**Using the information**:
1. Retype the passage about the Irving student alliance word for word, starting with "During stay at" and going on through "veil she wears.".
2. Continue the news passage about the Irving student alliance, picking up right after its final sentence.

*** Text shown ***

During stay at home time, the students exchanged social media, discovered similar concerns from in-person class time at multiple Irving High Schools, and formed an organization they call ‘Irving Diverse Student Alliance,’ or IDSA.

They claim 40 students have come forward with complaints at Irving High School, Nimitz High School, MacArthur High School and Singley Career Academy.

With their parents’ approval, NBC5 spoke with three of the Irving students Friday.

Singley student Shamama Anjum said she receives frequent harassment over her Muslim faith and the hijab veil she wears.

“I always hear the kids, students making racial, hijab comments. If teachers hear it, they allow it. They don’t step in. They don’t tell them to stop and at times they even laugh about it,” she said.

Singley student Anyssa Martinez said a staff member once told her she is a “fake Latino.”

“She said that because my skin color was just a little bit lighter and I wasn’t brown, that I wasn’t supposed to call myself that, that I didn’t own it,” Martinez said.

MacArthur student Elizah Esquibel said the group wants changes.

“We have asked to push more sensitivity training, longer, more hands-on for the teachers. A lot of teachers that we ask about their training, they say they don’t remember it. It was like five minutes,” she said. “How do you go over so many cultures and so many religions in like five minutes? They don’t remember it. And that’s why a lot of teachers don’t know what to do in situations like that.”

*** Information supplied ***

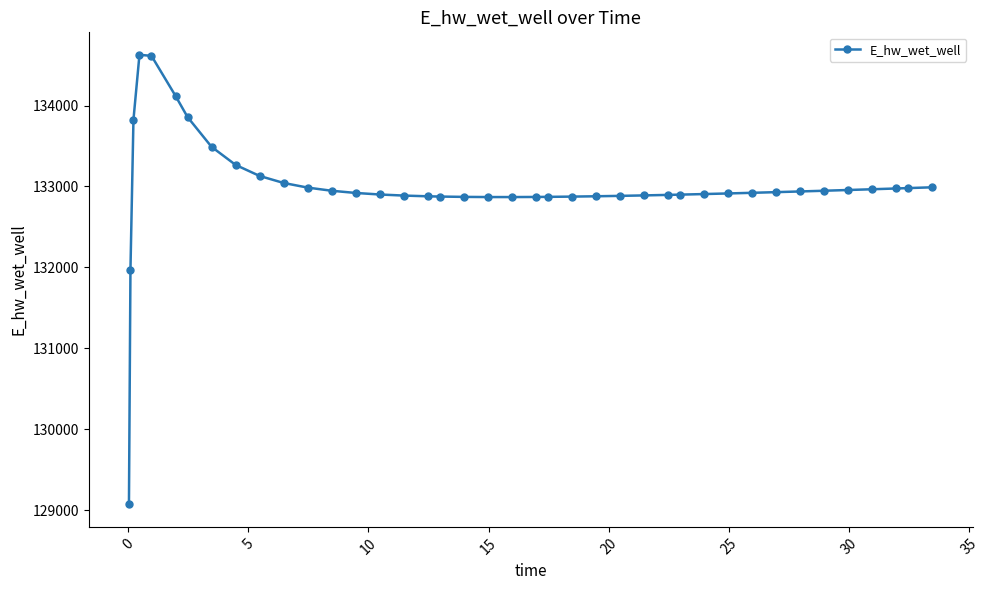

Is this an area chart (filled region under the line)?

No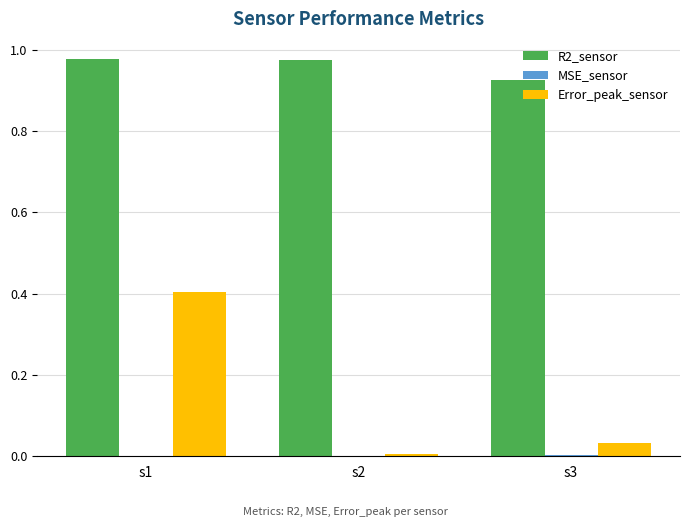

Which series changed the most between s1 and s3?

Error_peak_sensor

***

**Answers in order**:
1.
During stay at home time, the students exchanged social media, discovered similar concerns from in-person class time at multiple Irving High Schools, and formed an organization they call ‘Irving Diverse Student Alliance,’ or IDSA.

They claim 40 students have come forward with complaints at Irving High School, Nimitz High School, MacArthur High School and Singley Career Academy.

With their parents’ approval, NBC5 spoke with three of the Irving students Friday.

Singley student Shamama Anjum said she receives frequent harassment over her Muslim faith and the hijab veil she wears.

2.
MacArthur High School was the center of international attention five years ago when student Ahmed Mohamed was arrested and suspended from classes for bringing to school a clock that a teacher thought might be a bomb.

The student was later released and invited to the White House by then President Barack Obama as a show of support for technology education.

Irving ISD at the time supported the teacher and administrators’ actions.

“I don't think change has happened at MacArthur. I think it's still a lot of racially charged issues,” Esquibel said.

Irving ISD Trustees have taken the student complaints seriously. A special school board meeting was held outdoors on June 9 to hear the students speak.

School Board President A.D. Jenkins said Friday that he wants to hear from administrators at Monday’s school board meeting before making any comments.

A request for comment from administrators Friday was answered with an email statement from Communications Director Nicole Mansell.

“Irving ISD values all students and believes each one should be treated with respect, equality and compassion. The district is committed to providing an environment where all students can safely learn.”

“This past month, concerns and accusations regarding racism and sexism from several of our students have been brought to our attention.  The behaviors indicated in these complaints are not tolerated in Irving ISD and are not an accurate depiction of the caring, compassionate and empathetic staff we strive to hire.  The district pledges to investigate each of these allegations thoroughly.”

“In 2015, Irving ISD began training teachers to intentionally develop a culturally responsive staff. Additionally, every teacher takes a course on ethical standards, bullying and hazing. The district also plans to offer cultural diversity training to students. We will remain committed to educating our staff and students about the importance of celebrating cultural diversity.”

“Irving ISD is devoted to building a culture of kindness and compassion”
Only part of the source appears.